Drought leaves U.S. Plains wheat vulnerable to freeze damage

CHICAGO (Reuters) - A combination of delays to autumn planting and dry conditions in the southern U.S. Plains have left the hard red winter crop vulnerable to freeze damage, crop experts said, which could further tighten supplies of high-protein wheat.

FILE PHOTO: A combine drives over stalks of soft red winter wheat during the harvest on a farm in Dixon, Illinois, July 16, 2013. REUTERS/Jim Young/File Photo

A cold spell is forecast for later in December. Any freeze in coming months could pose an outsize threat to supply, given there is already a shortage of high-protein wheat. U.S. data in January is expected to show farmers have planted even less winter wheat than a year ago, when U.S. acreage fell to the lowest level since 1909.

Global supplies of lower-quality wheat are in abundance, but high-protein wheat is tight. Low protein levels in the last two U.S. HRW wheat harvests have sent millers and bakers scrambling to find enough supplies of top-quality grain.

Heavy rains in early October in Kansas and Oklahoma slowed seeding of the 2018 crop, leaving wheat plants less time to produce tillers, or stems, and secondary root systems ahead of winter dormancy. The under-developed plants are less resistant to the cold.

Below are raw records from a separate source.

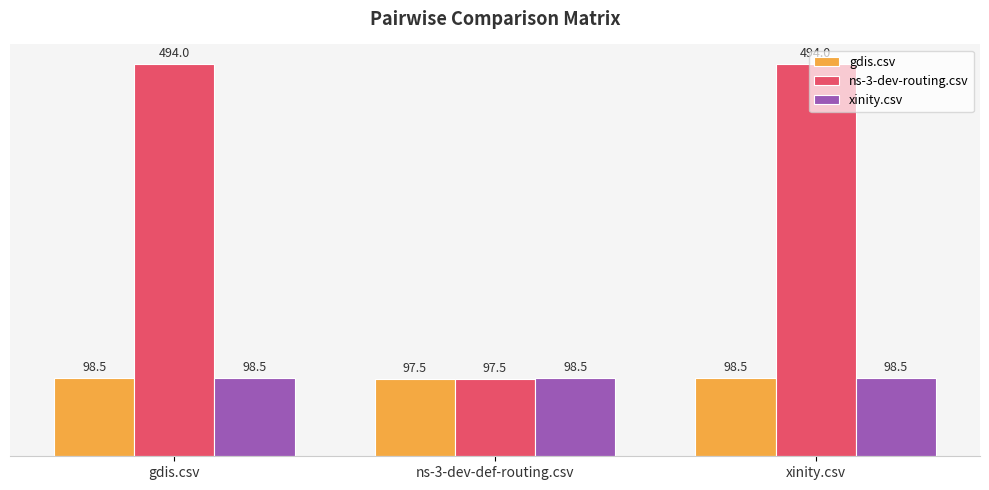

Reading right to left, transcribe all the data shown in this chart.

gdis.csv: xinity.csv=98.5	ns-3-dev-def-routing.csv=97.5	gdis.csv=98.5
ns-3-dev-routing.csv: xinity.csv=494.0	ns-3-dev-def-routing.csv=97.5	gdis.csv=494.0
xinity.csv: xinity.csv=98.5	ns-3-dev-def-routing.csv=98.5	gdis.csv=98.5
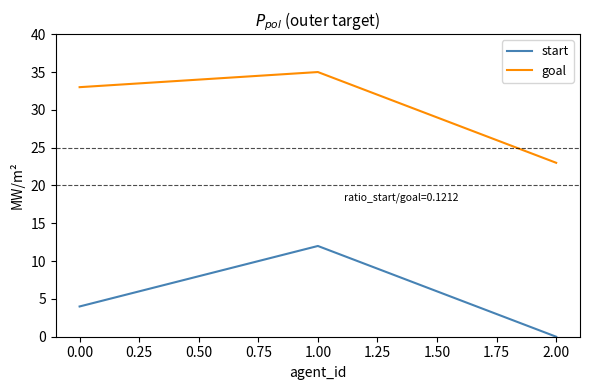

What are all the series names shown in the legend?

start, goal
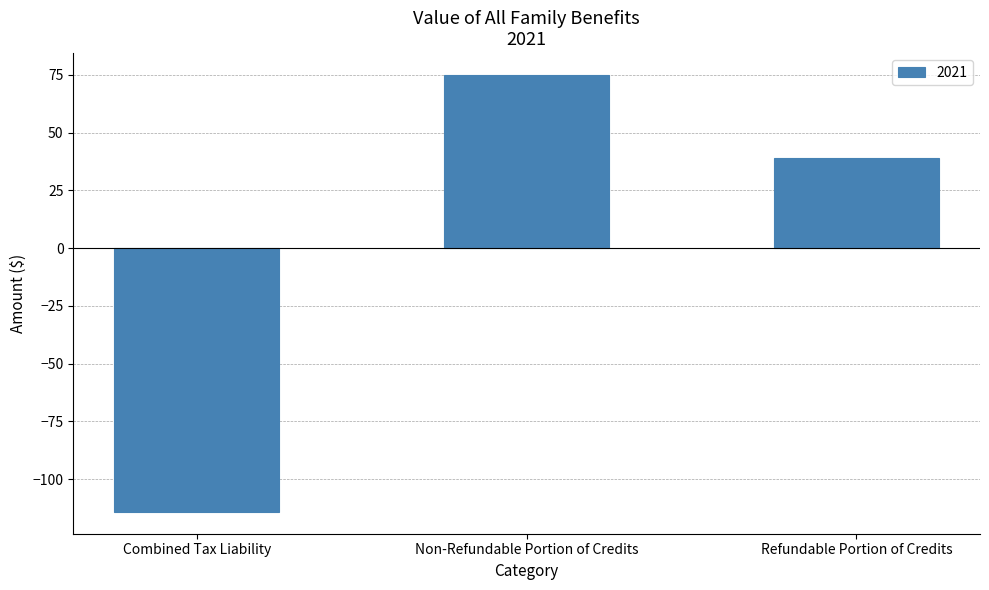

What is the smallest value displayed?

-114.1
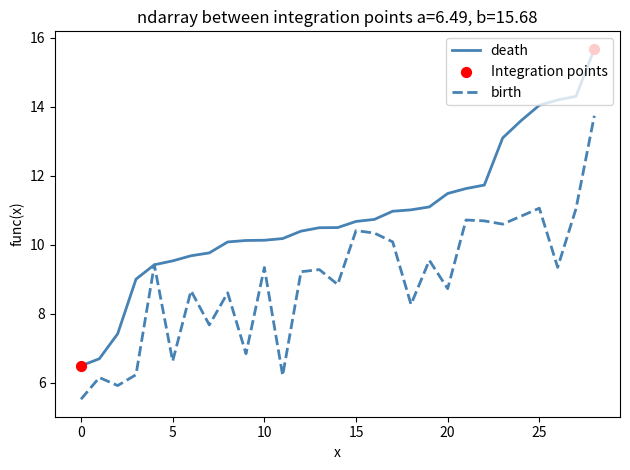

Which series has the widest spread of values?

death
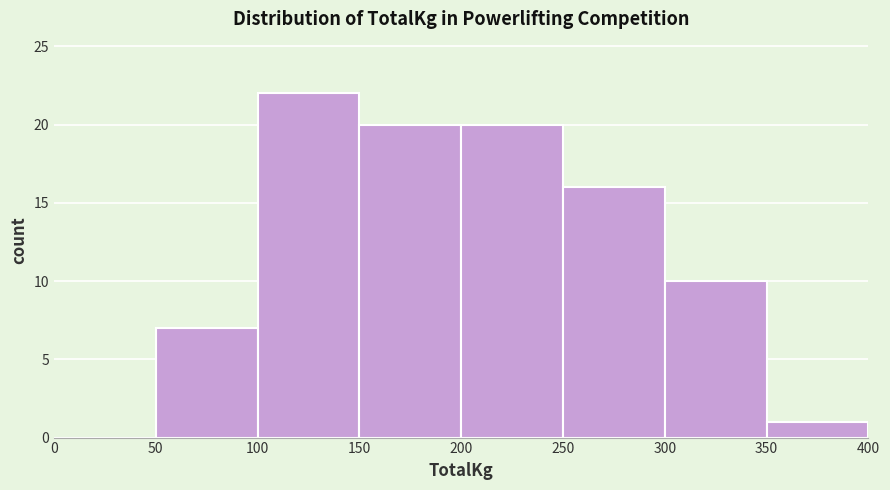

Reading left to right, list every bar in this chart as the range it spans on the x-axis followed by its height. The values are not printed on the chart, so give them approximately, as read against the axis.

0 to 50: 0
50 to 100: 7
100 to 150: 22
150 to 200: 20
200 to 250: 20
250 to 300: 16
300 to 350: 10
350 to 400: 1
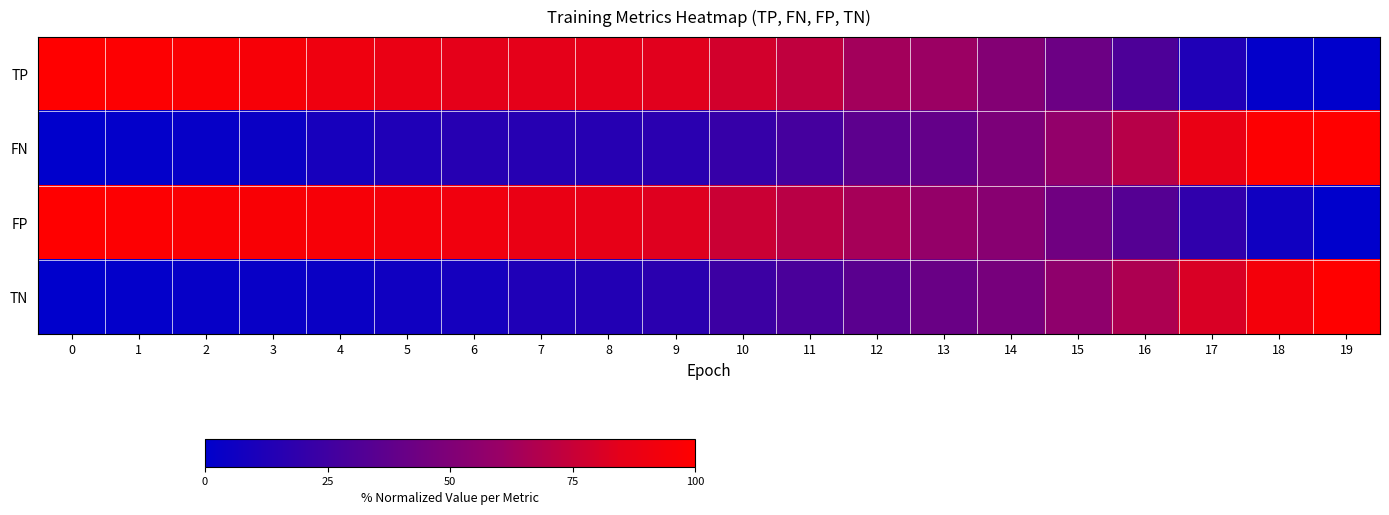

At 10, list the series in order from smallest to largest.

FN, TN, FP, TP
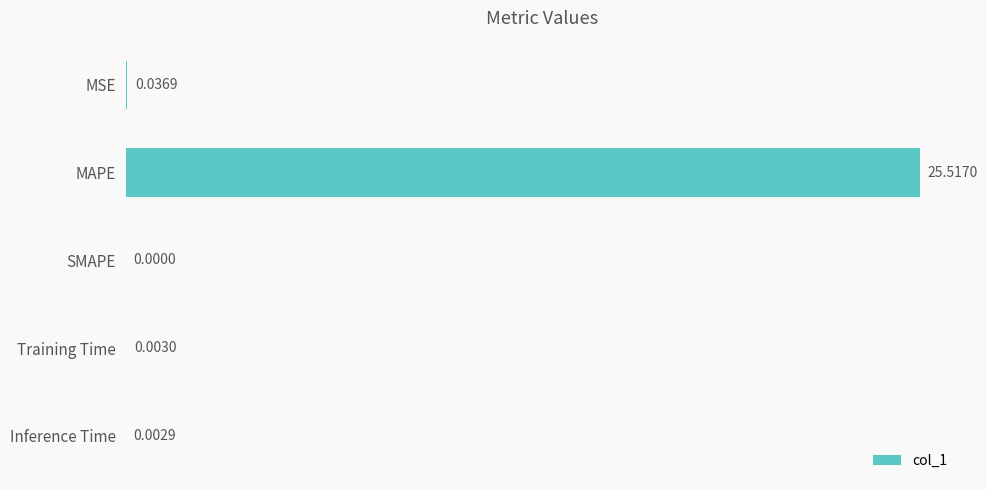

What is the greatest value displayed?

25.5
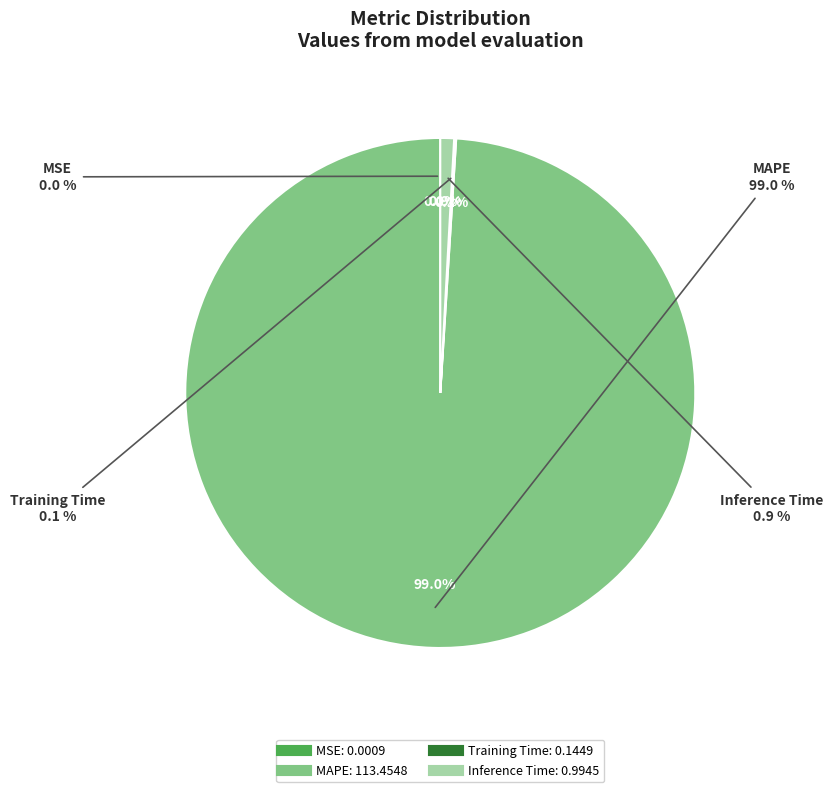

Is there any slice that represents more than half of the pie?

Yes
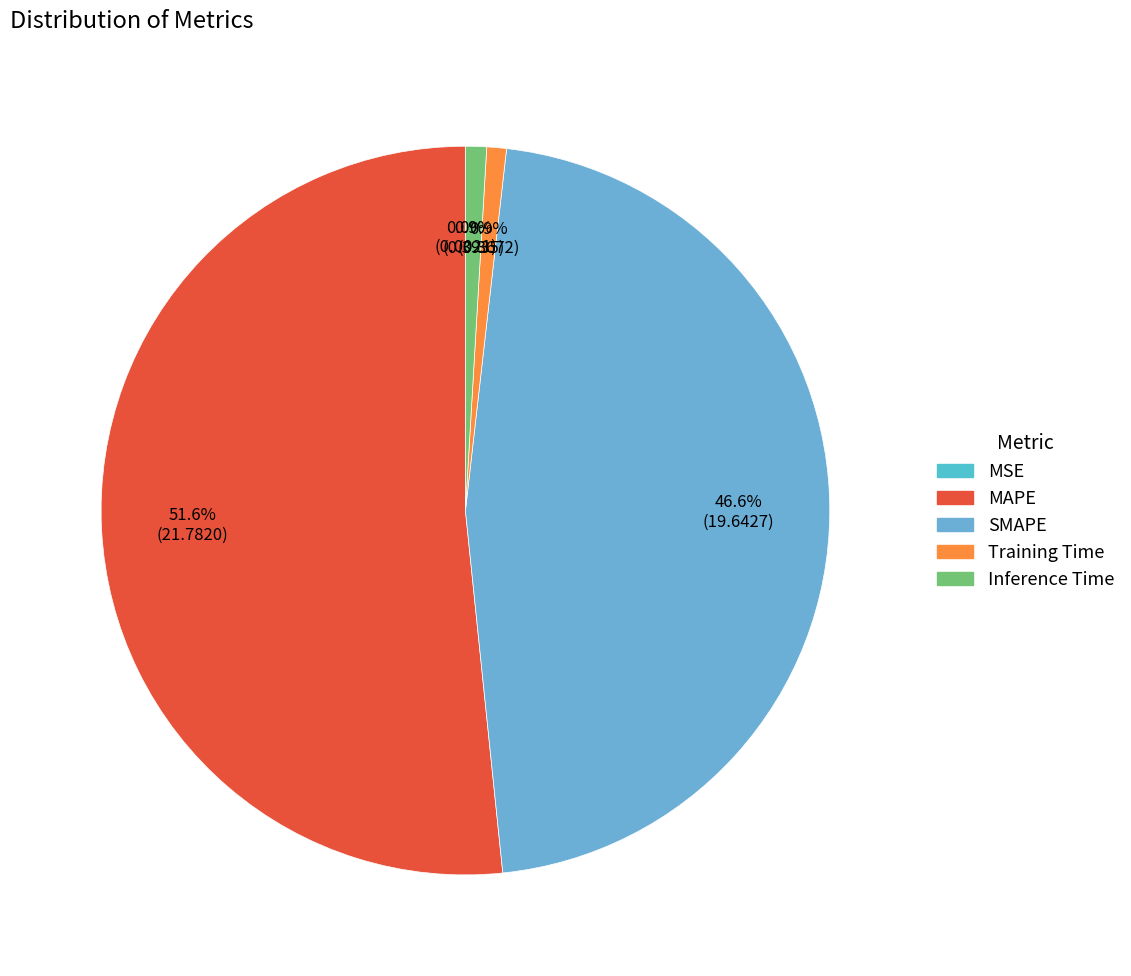

What is the change in value from MSE to Training Time?

+0.4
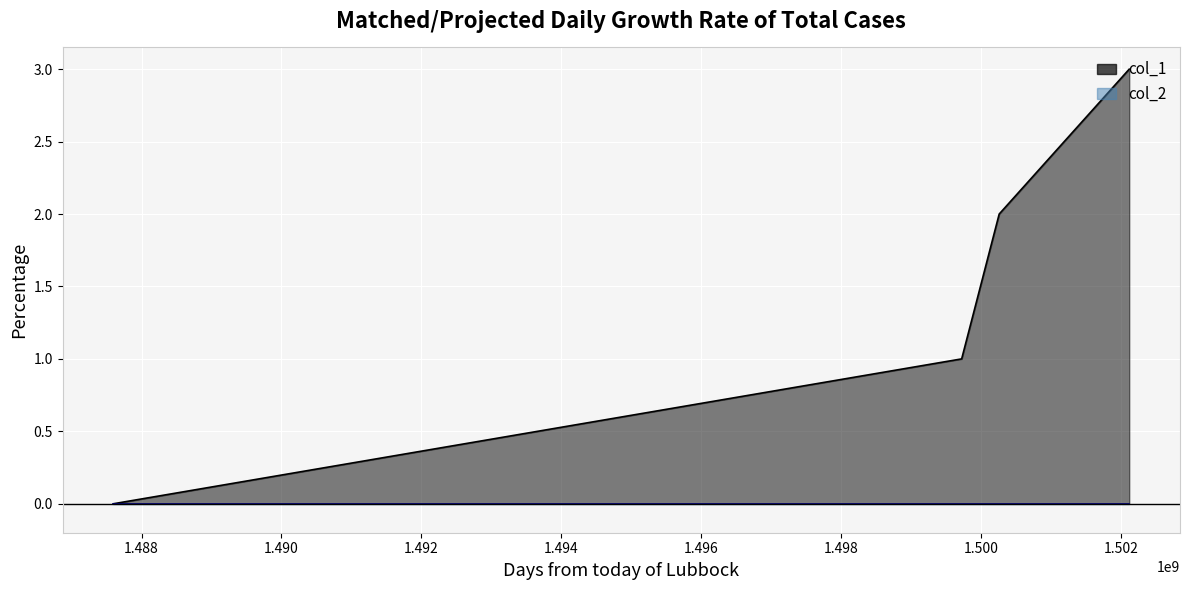

How many distinct data groups are displayed?

1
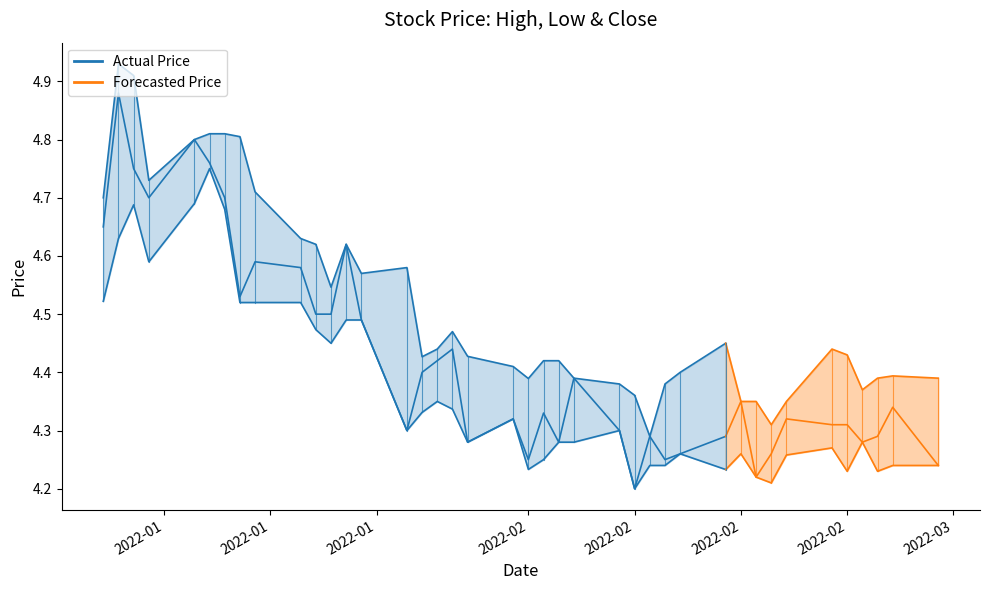

At how many categories does at least one series exceed 4?

40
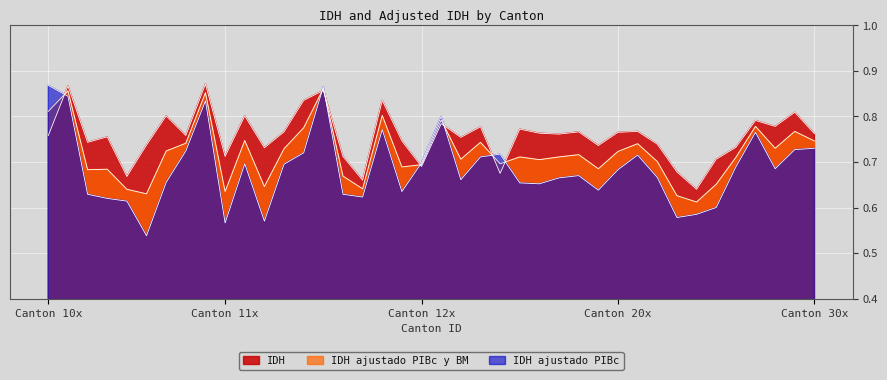

List the series in order of their peak value, lowest first.

IDH ajustado PIBc y BM, IDH ajustado PIBc, IDH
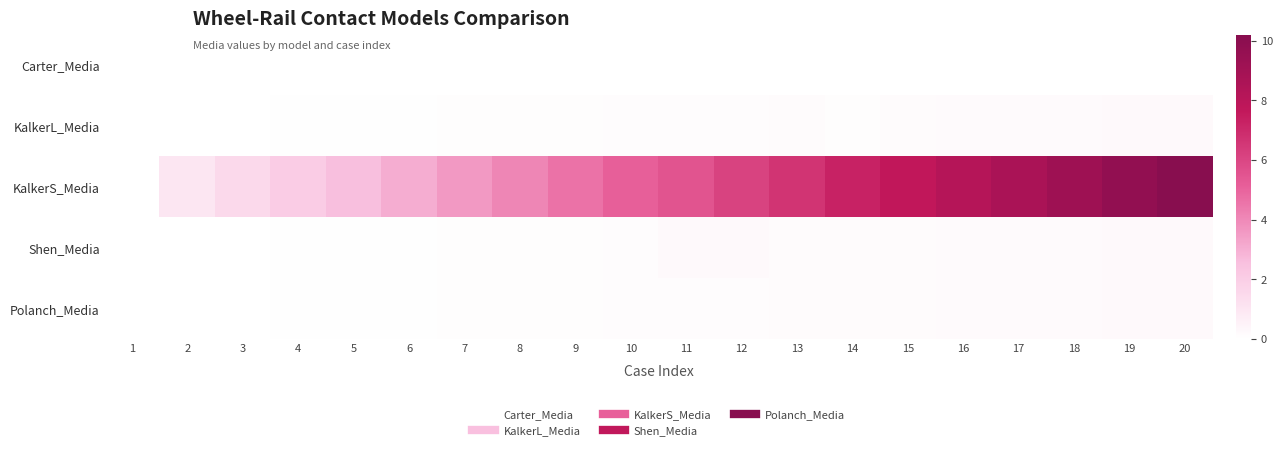

Reading left to right, transcribe all the data shown in this chart.

Carter_Media: 1=0.0	2=0.0	3=0.0	4=0.0	5=0.0	6=0.0	7=0.0	8=0.0	9=0.0	10=0.0	11=0.0	12=0.0	13=0.0	14=0.0	15=0.0	16=0.0	17=0.0	18=0.0	19=0.0	20=0.0
KalkerL_Media: 1=0.0	2=0.0	3=0.0	4=0.1	5=0.1	6=0.1	7=0.1	8=0.1	9=0.1	10=0.1	11=0.1	12=0.2	13=0.2	14=0.1	15=0.2	16=0.2	17=0.2	18=0.2	19=0.2	20=0.3
KalkerS_Media: 1=0.0	2=1.0	3=1.5	4=2.0	5=2.6	6=3.1	7=3.6	8=4.1	9=4.6	10=5.1	11=5.5	12=6.1	13=6.6	14=7.3	15=7.7	16=8.2	17=8.7	18=9.2	19=9.7	20=10.2
Shen_Media: 1=0.0	2=0.0	3=0.0	4=0.1	5=0.1	6=0.1	7=0.1	8=0.1	9=0.1	10=0.1	11=0.2	12=0.3	13=0.2	14=0.2	15=0.2	16=0.2	17=0.2	18=0.2	19=0.2	20=0.3
Polanch_Media: 1=0.0	2=0.0	3=0.0	4=0.1	5=0.1	6=0.1	7=0.1	8=0.1	9=0.1	10=0.1	11=0.1	12=0.2	13=0.2	14=0.2	15=0.2	16=0.2	17=0.2	18=0.2	19=0.2	20=0.3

“We’ve still got a lot of very small wheat. We are not where we’d like to be at this point as far as plant development (goes),” said Mark Hodges of Plains Grains, a wheat industry group based in Oklahoma.

“I am not saying the sky is falling. But ... we could lose some plants,” Hodges said.

Hard red winter wheat, the biggest U.S. wheat class, is grown in the southern Plains and milled into flour for bread.

After the heavy rains in October, dry conditions set in.

In Kansas, the biggest U.S. wheat producer, virtually the entire state is abnormally dry and one-fifth of the state is in moderate drought, according to the latest weekly U.S. Drought Monitor, which is compiled by a consortium of climatologists.

“With dry topsoil, we are definitely more exposed to any sharp drop in temperatures,” Romulo Lollato, Kansas State University extension wheat specialist, said of the dormant 2018 crop, noting that dry soil cools more quickly than moist soil.

In Oklahoma, the No. 3 winter wheat grower last year, 28 percent of the state is in severe drought and more than half is in moderate drought.

The winter months are typically the driest of the year in the region, and moisture will not help dormant plants to grow much. However, snowfall can act as a blanket, protecting the crop from frigid air.

A cold spell is expected in the Plains in the last week of December, said David Streit, an agricultural meteorologist with the Commodity Weather Group. While it is too early to say how cold it will get, a few forecasting models projected temperatures falling below zero degrees Fahrenheit (minus 18 Celsius), Streit said.

Some weather models projected late-December snowfall as well.

“I don’t think we’ll be able to improve the moisture situation substantially, even if we do pick up a snow event out of this. But it (snow) would be really helpful to avoid the winterkill risk,” Streit said.

The shortage of high-protein HRW wheat has sent premiums soaring in the cash market. The premium for HRW wheat with 12 percent protein on Thursday was about $1.98 per bushel above the benchmark K.C. March futures price, after reaching a 9-1/2 year high last week at $2.15 over futures.

The premium for 12 percent protein wheat has doubled since trading at about $1.00 above futures in mid-August.

The U.S. Department of Agriculture is scheduled to issue its first estimate of winter wheat plantings for the 2018 harvest in January.